To do:
(1) Reproduce everything from "pip add-repo --name=pytorch" down to "before I forget." in the forum post on additional package repositories below, keeping its wording intact.
(2) In the post about additional package repositories below, name every package that the proposed pip add-rule command assigns to the pytorch repository.

Selected text:
□ □ □ □ □ □ □

Another idea for additional package repositories

sinoroc · October 4, 2024, 5:51pm

I had a quick thought while skimming through the PEP 759 thread.

Would it be possible to do something like the additional apt repositories in Debian/Ubuntu (and I am quite sure it it similar on other systems)? Typically if I want to install a package that is not on the main/default/system package repository, I add an additional package repository via some copy/paste command. And the next time I use apt I can install from the newly added repository.

Maybe something similar can be done for Python repositories. The difference would be that I would introduce some simpleindex-like features in the mix, so that the user experience would look something like this:

pip add-repo --name=pytorch --url=https://download.pytorch.org/whl/cu118
pip add-rule --packages=torch,torchaudio,torchvision --repo=pytorch
pip install torch torchvision torchaudio

With this pip would use exclusively https://download.pytorch.org/whl/cu118 for torch, torchaudio, and torchvision, but use PyPI or any other pre-existing rule for anything else

No idea if something similar has been discussed before or if it does add anything useful to the general discussion on this topic. Also, obviously I did not think much about but wanted to write it down quickly before I forget.

□ □ □ □ □ □ □

Supplied material:
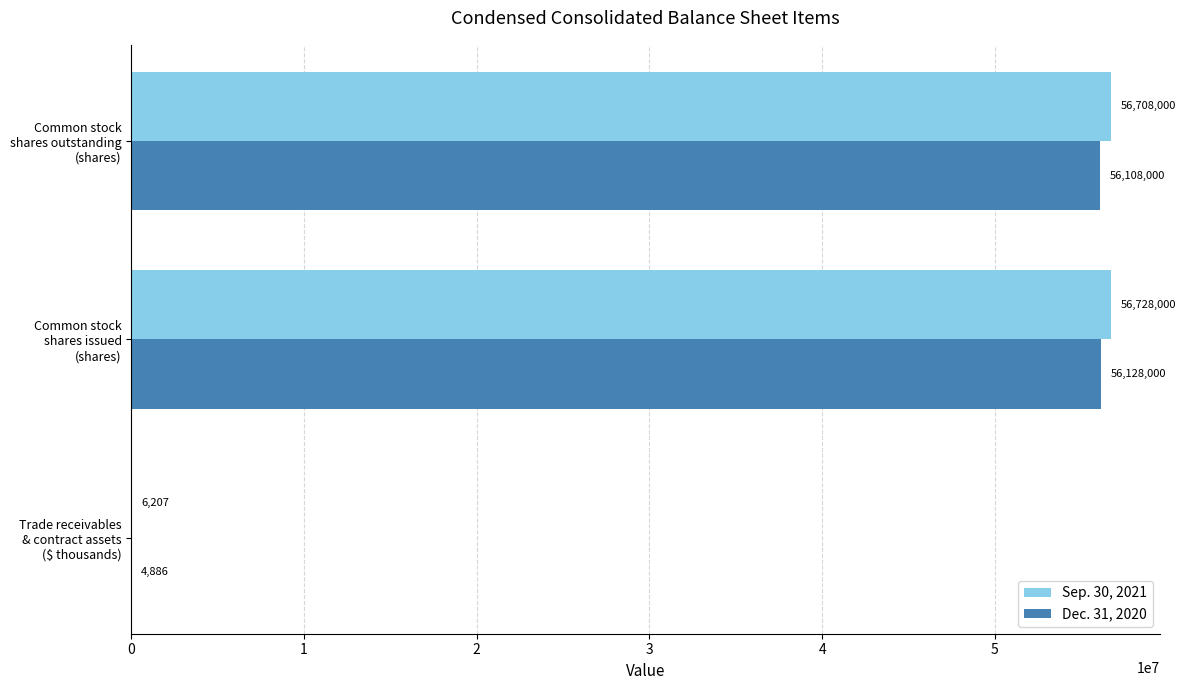

How many series are shown in this chart?

2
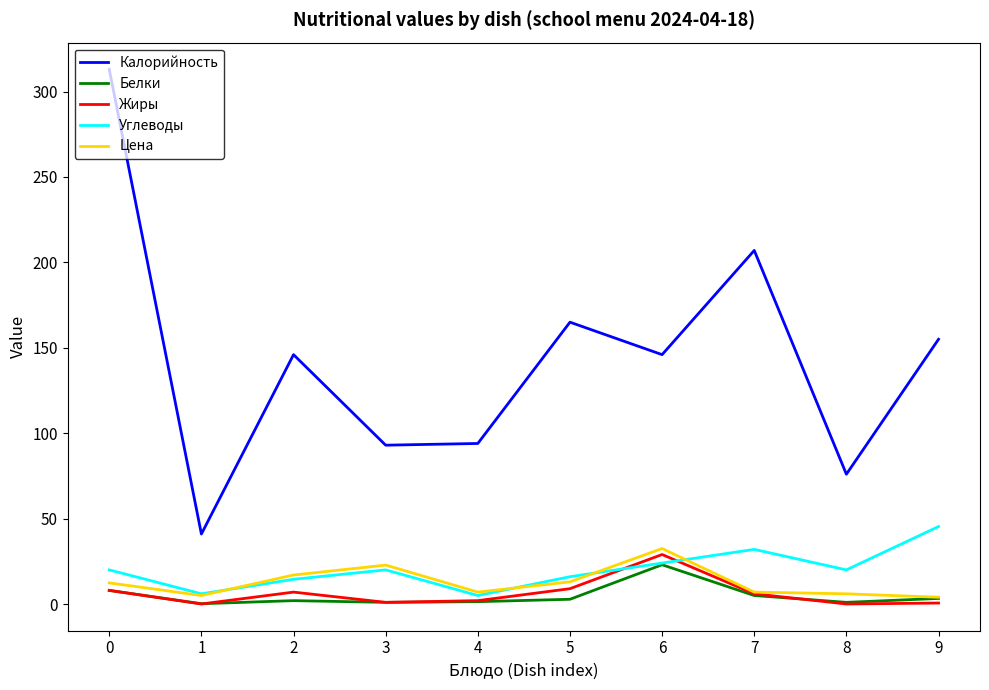

What is the greatest value displayed?

313.0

□ □ □ □ □ □ □

Activity answers:
(1)
pip add-repo --name=pytorch --url=https://download.pytorch.org/whl/cu118
pip add-rule --packages=torch,torchaudio,torchvision --repo=pytorch
pip install torch torchvision torchaudio

With this pip would use exclusively https://download.pytorch.org/whl/cu118 for torch, torchaudio, and torchvision, but use PyPI or any other pre-existing rule for anything else

No idea if something similar has been discussed before or if it does add anything useful to the general discussion on this topic. Also, obviously I did not think much about but wanted to write it down quickly before I forget.

(2) torch, torchaudio, torchvision